Note
Go to the end to download the full example code.
Parallel Training
Larger datasets require more time for training.
While by default the models in HiClass are trained using a single core,
it is possible to train each local classifier in parallel by leveraging the library Ray [1].
If Ray is not installed, the parallelism defaults to Joblib.
In this example, we demonstrate how to train a hierarchical classifier in parallel by
setting the parameter n_jobs to use all the cores available. Training
is performed on a mock dataset from Kaggle [2].
INFO:hiclass.datasets:Downloading hierarchical text classification dataset..
/home/docs/checkouts/readthedocs.org/user_builds/hiclass/envs/v5.0.3/lib/python3.12/site-packages/sklearn/base.py:474: FutureWarning: `BaseEstimator._validate_data` is deprecated in 1.6 and will be removed in 1.7. Use `sklearn.utils.validation.validate_data` instead.
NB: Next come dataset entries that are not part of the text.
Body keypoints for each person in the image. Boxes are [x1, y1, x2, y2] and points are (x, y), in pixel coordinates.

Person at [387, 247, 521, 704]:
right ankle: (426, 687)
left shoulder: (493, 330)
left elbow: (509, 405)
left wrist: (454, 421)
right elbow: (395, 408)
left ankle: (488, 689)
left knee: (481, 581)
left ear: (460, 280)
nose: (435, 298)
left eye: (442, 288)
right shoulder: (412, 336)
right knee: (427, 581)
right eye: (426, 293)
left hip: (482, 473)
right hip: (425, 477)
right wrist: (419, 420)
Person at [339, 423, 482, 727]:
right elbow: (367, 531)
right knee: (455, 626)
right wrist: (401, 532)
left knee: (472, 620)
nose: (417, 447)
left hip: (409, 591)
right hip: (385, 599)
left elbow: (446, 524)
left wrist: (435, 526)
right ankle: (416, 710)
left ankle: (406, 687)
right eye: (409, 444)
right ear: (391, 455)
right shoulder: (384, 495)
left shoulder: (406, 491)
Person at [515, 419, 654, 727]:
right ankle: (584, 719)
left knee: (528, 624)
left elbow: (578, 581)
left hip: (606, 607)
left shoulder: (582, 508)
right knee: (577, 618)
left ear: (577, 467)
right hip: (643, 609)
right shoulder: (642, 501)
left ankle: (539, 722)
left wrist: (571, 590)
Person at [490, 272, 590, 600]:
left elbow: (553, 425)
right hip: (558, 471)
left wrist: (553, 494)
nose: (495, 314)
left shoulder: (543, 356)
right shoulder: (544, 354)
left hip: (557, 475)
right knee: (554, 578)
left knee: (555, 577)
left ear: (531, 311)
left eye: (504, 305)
This function becomes public and is part of the scikit-learn developer API.
warnings.warn(
INFO:LCPPN:Creating digraph from 28000 2D labels
INFO:LCPPN:Detected 6 roots
INFO:LCPPN:Initializing local classifiers
INFO:LCPPN:Fitting local classifiers
INFO:LCPPN:Cleaning up variables that can take a lot of disk space
import sys
from os import cpu_count
from sklearn.feature_extraction.text import CountVectorizer, TfidfTransformer
from sklearn.linear_model import LogisticRegression
from sklearn.pipeline import Pipeline
from hiclass import LocalClassifierPerParentNode
from hiclass.datasets import load_hierarchical_text_classification
# Load train and test splits
X_train, X_test, Y_train, Y_test = load_hierarchical_text_classification()
# We will use logistic regression classifiers for every parent node
lr = LogisticRegression(max_iter=1000)
pipeline = Pipeline(
[
("count", CountVectorizer()),
("tfidf", TfidfTransformer()),
(
"lcppn",
LocalClassifierPerParentNode(local_classifier=lr, n_jobs=cpu_count()),
),
]
)
# Fixes bug AttributeError: '_LoggingTee' object has no attribute 'fileno'
# This only happens when building the documentation
# Hence, you don't actually need it for your code to work
sys.stdout.fileno = lambda: False
# Now, let's train the local classifier per parent node
pipeline.fit(X_train, Y_train)
Total running time of the script: (0 minutes 30.659 seconds)